Incorreta. Medidas cautelares não exigem trânsito em julgado.
- B)a desconsideração da personalidade jurídica de Delta é medida que não pode ser decretada pelo TCU, cuja atividade é restrita à fiscalização dos gestores do dinheiro público, o que a limita a Delta.
Incorreta. A atuação do TCU pode alcançar particulares que gerem ou causem dano a recursos públicos.
- C)tanto a indisponibilidade de bens como a desconsideração da personalidade jurídica pressupõem que tenham sido assegurados o contraditório e a ampla defesa, logo, o TCU agiu de modo ilícito.
Incorreta. Em cautelar urgente, o contraditório pode ser diferido para momento posterior.
- D)a indisponibilidade de bens, nas circunstâncias indicadas, por restringir o direito de propriedade, somente pode ser decretada pelo Poder Judiciário, não pelo TCU, logo, a lei que a autorizou é inconstitucional.

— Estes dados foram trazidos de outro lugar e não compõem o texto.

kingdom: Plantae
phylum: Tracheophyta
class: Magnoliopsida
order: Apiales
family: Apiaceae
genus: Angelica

Incorreta. A indisponibilidade cautelar não é exclusiva do Judiciário no âmbito do controle externo.
- E)a decretação da indisponibilidade de bens e a desconsideração da personalidade jurídica, nas circunstâncias indicadas, consubstanciam manifestação de poderes implícitos do TCU, de estatura constitucional.
Correta. As medidas decorrem dos poderes implícitos do TCU para assegurar o controle externo.
Gabarito: E
O TCU possui poderes cautelares implícitos para proteger a efetividade de suas decisões e o ressarcimento ao erário. Nessa lógica, pode determinar indisponibilidade de bens e, em situações justificadas, desconsiderar a personalidade jurídica, com contraditório diferido quando a urgência exigir.